The in-app purchases can be managed outside the app so probably this
"discount" will be temporary.

Then again, it isn't a bonus because you are an iOS user but the fact that we
had a broken promise.

------
gsibble
We had a similar experience with an app last year. Submitted, rejected for
small reasons, submitted again, no word for four weeks despite constant
attempts to contact Apple, then a phone call. Turns out they also have some
rules they don't publish. I asked for their explanation in writing and they
were unwilling to give it so I had to go to my Board of Directors with nothing
to show for why the app was not approved for weeks. Had to rip out a huge part
of it and recode over a two week 18 hour day madness before being approved in
20 minutes after submission (they do help out when you bend over).

As for the rule.....basically, unless you are the New York Times, you are not
allowed to use their recurring subscription payment model. It's "public" per
se, but they don't let anyone use it unless you are a massive publishing
company and fit into their preferred business model.

------
trafnar
My app, Cocoyon is built explicitly for the purpose of tracking the location
of your friends in real-time. We initially got the exact same "Your app does
not include features that require persistent location." rejection.

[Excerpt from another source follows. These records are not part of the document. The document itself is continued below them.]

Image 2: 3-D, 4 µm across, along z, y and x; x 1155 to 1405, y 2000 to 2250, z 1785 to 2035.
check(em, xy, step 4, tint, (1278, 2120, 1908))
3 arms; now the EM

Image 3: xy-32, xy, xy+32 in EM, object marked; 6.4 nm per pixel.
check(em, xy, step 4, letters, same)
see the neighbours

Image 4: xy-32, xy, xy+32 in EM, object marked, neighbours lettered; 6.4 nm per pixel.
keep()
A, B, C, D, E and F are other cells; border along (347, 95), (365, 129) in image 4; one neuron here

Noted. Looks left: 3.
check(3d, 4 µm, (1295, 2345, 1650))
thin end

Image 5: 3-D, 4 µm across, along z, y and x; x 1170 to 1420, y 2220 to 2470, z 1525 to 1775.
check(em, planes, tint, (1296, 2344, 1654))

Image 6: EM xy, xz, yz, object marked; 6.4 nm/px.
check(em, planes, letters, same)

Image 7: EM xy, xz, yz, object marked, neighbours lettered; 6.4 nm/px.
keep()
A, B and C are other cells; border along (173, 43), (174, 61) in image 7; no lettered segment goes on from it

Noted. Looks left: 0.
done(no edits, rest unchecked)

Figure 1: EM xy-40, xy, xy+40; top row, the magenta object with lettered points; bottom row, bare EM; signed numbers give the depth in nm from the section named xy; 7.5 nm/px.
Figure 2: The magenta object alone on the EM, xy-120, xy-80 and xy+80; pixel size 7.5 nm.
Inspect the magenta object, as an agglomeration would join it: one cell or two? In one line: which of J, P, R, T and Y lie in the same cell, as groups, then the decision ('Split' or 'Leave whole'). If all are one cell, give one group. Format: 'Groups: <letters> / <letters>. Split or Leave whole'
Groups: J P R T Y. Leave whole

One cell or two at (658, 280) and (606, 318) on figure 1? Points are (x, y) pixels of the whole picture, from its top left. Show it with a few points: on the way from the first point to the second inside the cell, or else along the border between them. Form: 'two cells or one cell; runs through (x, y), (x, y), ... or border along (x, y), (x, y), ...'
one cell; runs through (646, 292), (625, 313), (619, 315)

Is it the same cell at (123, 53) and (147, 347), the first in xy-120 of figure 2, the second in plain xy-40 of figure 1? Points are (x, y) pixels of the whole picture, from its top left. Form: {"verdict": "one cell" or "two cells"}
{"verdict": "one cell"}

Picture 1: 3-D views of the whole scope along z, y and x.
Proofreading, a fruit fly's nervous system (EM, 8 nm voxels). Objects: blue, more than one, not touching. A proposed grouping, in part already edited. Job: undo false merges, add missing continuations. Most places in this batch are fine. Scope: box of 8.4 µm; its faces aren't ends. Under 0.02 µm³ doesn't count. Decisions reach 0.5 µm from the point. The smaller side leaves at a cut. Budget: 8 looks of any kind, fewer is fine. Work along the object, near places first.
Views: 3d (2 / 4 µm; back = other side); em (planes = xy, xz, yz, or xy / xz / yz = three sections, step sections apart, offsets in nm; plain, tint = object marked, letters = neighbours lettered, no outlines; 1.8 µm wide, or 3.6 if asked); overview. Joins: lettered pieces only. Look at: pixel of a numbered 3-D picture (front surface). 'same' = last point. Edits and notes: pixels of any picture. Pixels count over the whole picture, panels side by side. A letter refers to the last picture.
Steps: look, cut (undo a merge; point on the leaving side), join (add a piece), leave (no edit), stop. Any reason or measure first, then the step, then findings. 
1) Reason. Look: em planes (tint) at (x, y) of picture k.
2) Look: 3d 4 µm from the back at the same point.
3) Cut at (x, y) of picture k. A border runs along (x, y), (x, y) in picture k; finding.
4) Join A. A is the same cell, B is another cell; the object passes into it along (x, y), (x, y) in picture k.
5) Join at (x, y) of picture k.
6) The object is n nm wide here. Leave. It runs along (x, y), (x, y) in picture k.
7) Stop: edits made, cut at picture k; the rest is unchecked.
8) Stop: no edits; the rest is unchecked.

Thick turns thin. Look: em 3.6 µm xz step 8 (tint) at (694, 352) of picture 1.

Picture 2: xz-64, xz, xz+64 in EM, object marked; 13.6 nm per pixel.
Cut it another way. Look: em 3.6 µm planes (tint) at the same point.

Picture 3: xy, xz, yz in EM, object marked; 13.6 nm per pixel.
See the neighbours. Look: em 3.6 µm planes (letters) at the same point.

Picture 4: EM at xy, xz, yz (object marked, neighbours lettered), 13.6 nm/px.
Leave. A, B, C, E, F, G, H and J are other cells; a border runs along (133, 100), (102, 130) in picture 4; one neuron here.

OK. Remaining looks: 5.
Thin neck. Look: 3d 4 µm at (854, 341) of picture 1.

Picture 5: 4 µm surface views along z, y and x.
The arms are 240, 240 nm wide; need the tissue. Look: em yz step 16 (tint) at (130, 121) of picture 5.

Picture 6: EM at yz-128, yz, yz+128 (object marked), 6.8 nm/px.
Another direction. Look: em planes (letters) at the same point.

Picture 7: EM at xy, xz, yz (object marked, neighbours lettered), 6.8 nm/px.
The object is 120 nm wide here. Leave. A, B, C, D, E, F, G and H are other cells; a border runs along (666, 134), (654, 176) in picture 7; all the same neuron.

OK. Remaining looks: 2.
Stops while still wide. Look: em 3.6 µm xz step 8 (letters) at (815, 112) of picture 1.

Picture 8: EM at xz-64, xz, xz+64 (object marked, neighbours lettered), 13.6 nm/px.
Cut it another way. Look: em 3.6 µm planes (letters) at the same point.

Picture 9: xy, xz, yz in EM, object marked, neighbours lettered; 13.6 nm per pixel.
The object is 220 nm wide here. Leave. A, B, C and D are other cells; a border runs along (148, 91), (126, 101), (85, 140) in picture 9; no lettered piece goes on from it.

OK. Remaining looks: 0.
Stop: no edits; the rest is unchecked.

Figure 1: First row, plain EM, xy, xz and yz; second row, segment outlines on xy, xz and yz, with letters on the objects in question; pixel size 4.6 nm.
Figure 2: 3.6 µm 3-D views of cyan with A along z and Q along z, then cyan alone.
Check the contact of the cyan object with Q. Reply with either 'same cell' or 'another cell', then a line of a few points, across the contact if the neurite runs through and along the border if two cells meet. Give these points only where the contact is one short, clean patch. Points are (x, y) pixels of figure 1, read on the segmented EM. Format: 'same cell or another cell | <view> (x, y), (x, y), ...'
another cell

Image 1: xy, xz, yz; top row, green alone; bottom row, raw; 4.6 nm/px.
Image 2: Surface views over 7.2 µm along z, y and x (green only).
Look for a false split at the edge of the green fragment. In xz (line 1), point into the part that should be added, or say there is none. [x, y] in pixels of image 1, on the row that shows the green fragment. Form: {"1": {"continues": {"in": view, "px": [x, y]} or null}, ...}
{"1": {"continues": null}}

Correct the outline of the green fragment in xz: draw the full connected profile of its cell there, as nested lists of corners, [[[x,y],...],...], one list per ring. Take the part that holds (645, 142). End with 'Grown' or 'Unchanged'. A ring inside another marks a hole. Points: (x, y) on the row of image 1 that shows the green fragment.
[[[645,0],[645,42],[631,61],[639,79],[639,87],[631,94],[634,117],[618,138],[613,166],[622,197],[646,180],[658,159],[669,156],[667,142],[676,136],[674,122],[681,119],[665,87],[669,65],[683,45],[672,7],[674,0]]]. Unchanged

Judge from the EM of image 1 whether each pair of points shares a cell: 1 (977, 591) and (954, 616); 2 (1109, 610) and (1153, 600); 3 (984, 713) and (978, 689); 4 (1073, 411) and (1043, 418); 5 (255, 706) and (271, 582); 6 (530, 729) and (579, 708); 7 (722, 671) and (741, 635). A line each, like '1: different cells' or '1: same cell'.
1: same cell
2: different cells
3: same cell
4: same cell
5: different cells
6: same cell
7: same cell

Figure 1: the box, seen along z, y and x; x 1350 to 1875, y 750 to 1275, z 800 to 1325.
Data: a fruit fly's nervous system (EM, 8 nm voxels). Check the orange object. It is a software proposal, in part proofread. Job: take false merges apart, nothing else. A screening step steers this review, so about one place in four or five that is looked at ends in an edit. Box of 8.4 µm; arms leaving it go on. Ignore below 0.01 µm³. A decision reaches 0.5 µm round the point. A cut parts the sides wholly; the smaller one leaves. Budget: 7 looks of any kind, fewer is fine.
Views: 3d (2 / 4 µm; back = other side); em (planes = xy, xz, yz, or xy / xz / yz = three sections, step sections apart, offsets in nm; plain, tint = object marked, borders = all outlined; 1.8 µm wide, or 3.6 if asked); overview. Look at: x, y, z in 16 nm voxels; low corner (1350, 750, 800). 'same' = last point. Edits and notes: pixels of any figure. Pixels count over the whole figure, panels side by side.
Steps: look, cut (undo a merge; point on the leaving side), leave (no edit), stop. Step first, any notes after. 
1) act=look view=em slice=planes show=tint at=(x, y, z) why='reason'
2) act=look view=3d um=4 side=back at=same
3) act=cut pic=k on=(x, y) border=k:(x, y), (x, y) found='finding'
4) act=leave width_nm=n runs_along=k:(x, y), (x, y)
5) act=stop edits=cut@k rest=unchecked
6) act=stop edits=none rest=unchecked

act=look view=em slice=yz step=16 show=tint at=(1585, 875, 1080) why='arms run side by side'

What the really wanted from us a was a battery usage warning in the
description.

------
teyc
Regarding the point about storm trooper imagery, these images have to be
licensed by LucasArts etc. This is why even if I drew Donald Duck and put it
in the public domain, you are unable to use it in your product without
licensing the necessary rights for it.

------
tar
Its instances like this that reveal the inherent problems associated with app
stores tightly controlled by a single company.

------
jonny_eh
Honest question here: Why would I use this product instead of Apple's free
"Find My iPhone"?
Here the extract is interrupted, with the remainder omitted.